When Eva woke up one morning in January 1945, she discovered that the barracks was silent and peaceful; the SS guards, dogs, and kapos had all disappeared, having escaped before the Allies arrived. On January 27, 1945, Russian forces freed her from Birkenau.
She soon went to the main Auschwitz camp in search of her brother and father. She encountered a middle-aged man who had almost no face left, only a skeleton’s skull, from which pale brown eyes glowed, but she was unable to locate them. In Dutch, she said, “I know you.” He rose up slowly and awkwardly, tall and dignified nonetheless, and bowed slightly to me, saying, “I am Otto Frank,” as she remembered in her memoirs. I take it that you are Eva Geiringer? The tiny Anne’s pal He then embraced me and held me in his arms.
One of Elfriede (“Fritzi”) and Erich Geiringer’s two children, Eva Geiringer was born in Vienna on May 11, 1929.
When the German army invaded Austria in March 1938, the family escaped first to Belgium and subsequently to Holland, where Erich Geiringer could continue to work as a shoe manufacturer.
They moved to the house across from the Franks in Niew Zuid, Amsterdam, at 46 Merwedeplein, where young Eva grew close to Anne Frank.
In a subsequent interview, Schloss said, “We would play hopscotch, skip, or do things on our bicycles, or we’d be gossiping about the other kids—all the things little girls do.” The mother of Anne Frank “would make lemonade… and we would sit drinking together in the kitchen.” Anne and Eva weren’t the same kind: Eva Schloss claimed that Anne was far more refined than she was, and that I was more of a tomboy. She was more of a typical girl, drawn to boyfriends, movie stars, and clothing.
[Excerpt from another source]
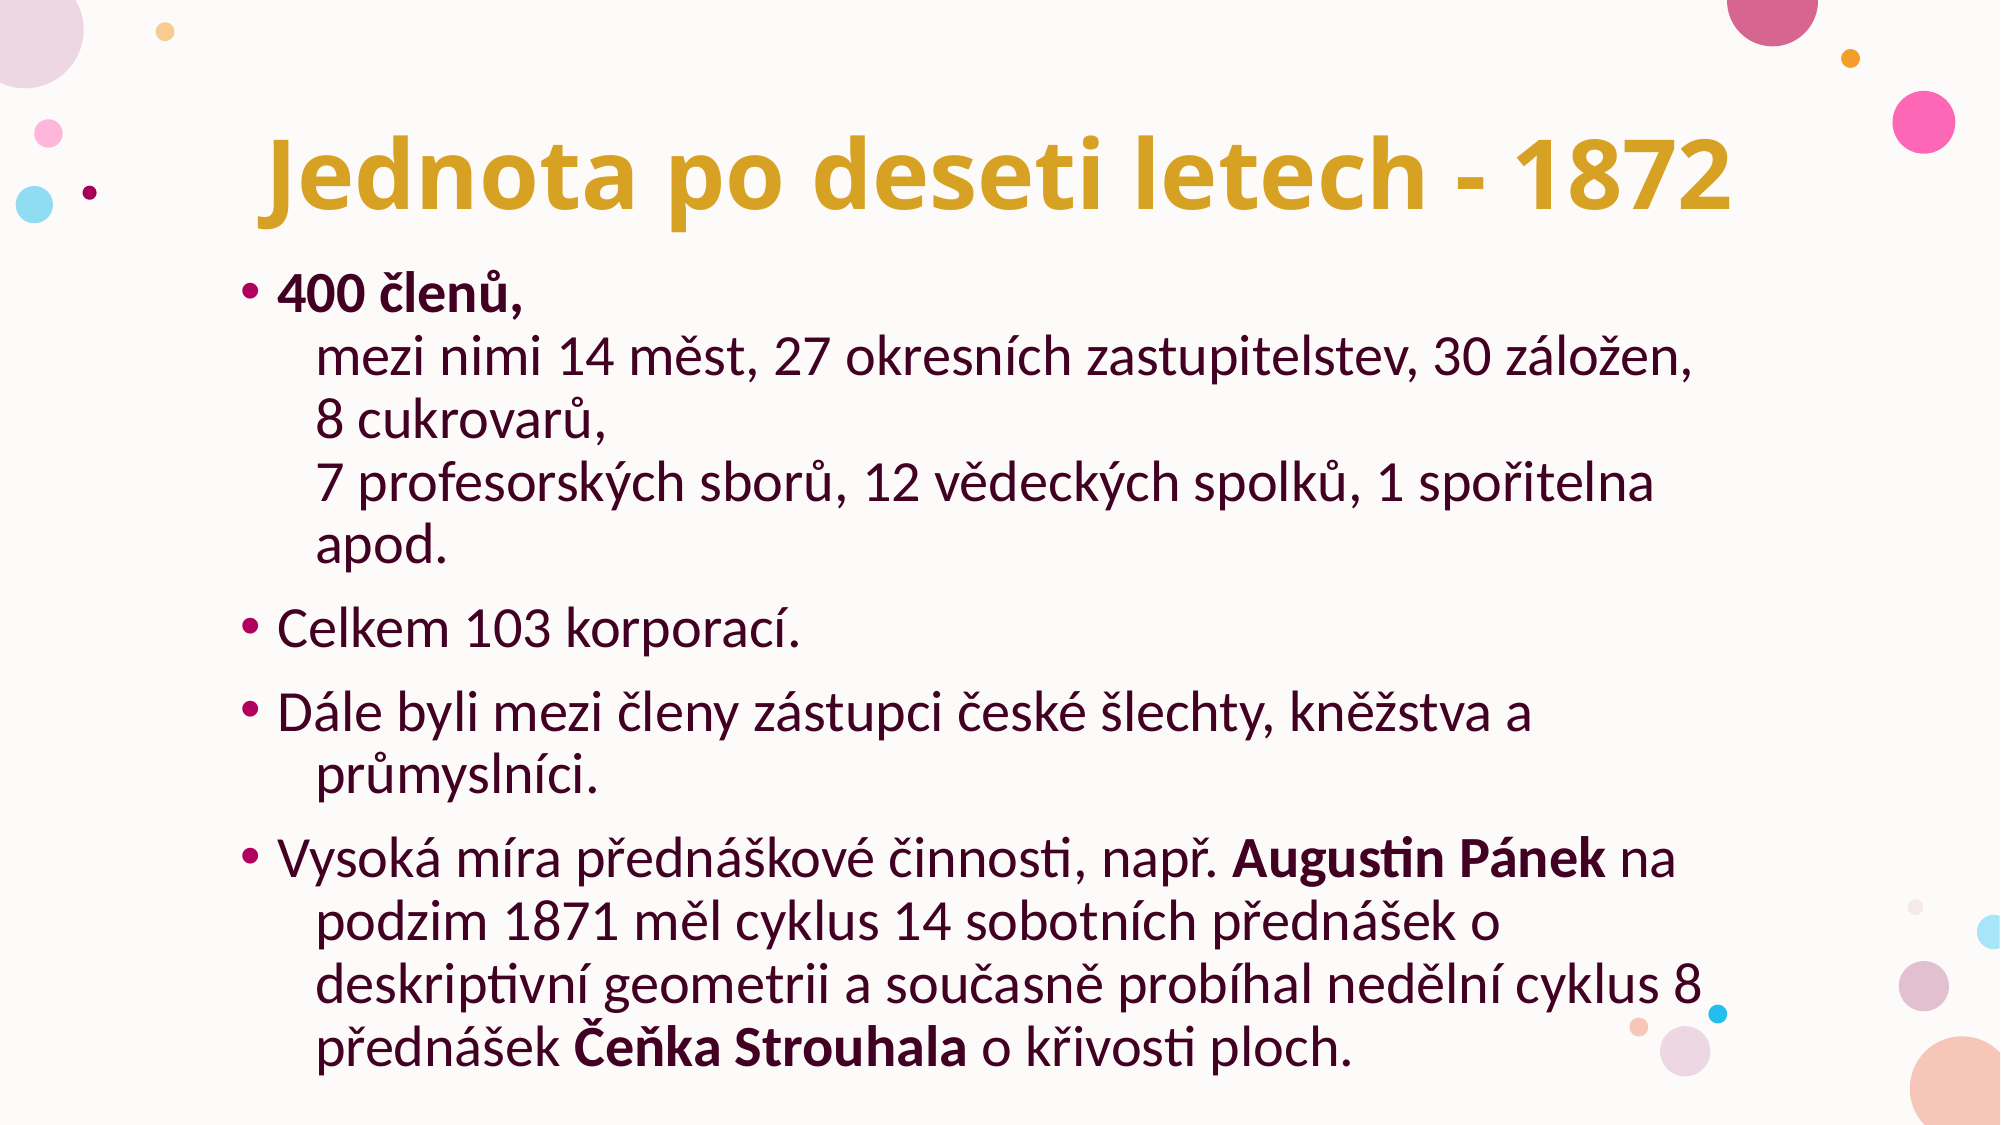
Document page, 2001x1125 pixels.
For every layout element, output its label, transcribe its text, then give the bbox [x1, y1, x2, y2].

title Jednota po deseti letech - 1872 [225, 112, 1801, 244]
list 400 členů, mezi nimi 14 měst, 27 okresních zastupitelstev, 30 záložen, 8 cukrovarů, 7 profesorských sborů, 12 vědeckých spolků, 1 spořitelna apod. Celkem 103 korporací. Dále byli mezi členy zástupci české šlechty, kněžstva a průmyslníci. Vysoká míra přednáškové činnosti, např. Augustin Pánek na podzim 1871 měl cyklus 14 sobotních přednášek o deskriptivní geometrii a současně probíhal nedělní cyklus 8 přednášek Čeňka Strouhala o křivosti ploch. [225, 254, 1801, 1097]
They grew up together till the war arrived and everything changed; Eva Frank survived while Anne Frank died in Bergen-Belsen in March 1945.
When Eva and her mother returned to Holland at the end of the war, Fritzi Geiringer encountered Otto Frank, the sole surviving member of the Frank family, whom she would eventually wed.
The Red Cross sent a letter to the Geiringers on August 8, 1945, informing them that Eva’s brother and father had both died in April of that year.
Eva returned to school and graduated from the Amsterdam Lyceum with honors. After that, she started taking pictures, and in 1949 she was hired as an apprentice in an Amsterdam photography studio. However, she was unable to settle in Holland, so in 1951 she sailed to London, where she began working as a freelance photographer after first working at a picture studio in Wolburn Square. She started an antiques company in northwest London in 1972.
Eva Schloss was a founding member of the Anne Frank Trust UK and participated in national events, such as ZeroWidthSpace, to educate the youth against prejudice and hate. She was awarded an honorary degree by the University of Northumbria in 2001, and at a small ceremony in London in 2021, at the age of 92, she regained her Austrian citizenship. When King Charles visited a pre-Hanukkah reception at the Jewish Community Centre London in Finchley Road in 2022, she danced with him.
Regarding the King at the time, Ms. Schloss, who was 93 at the time, stated: “He was sweet, he really took part, he seemed to enjoy it.”
She co-wrote the autobiography Eva’s Story with Evelyn Julia Kent in 1992. She also co-wrote the children’s book The Promise: The Moving Story of a Family in the Holocaust with Barbara Powers in 2006 and After Auschwitz in 2013.
She wed Zvi Schloss, an Israeli economics student, in 1951; he died before her, and she is left with their three daughters.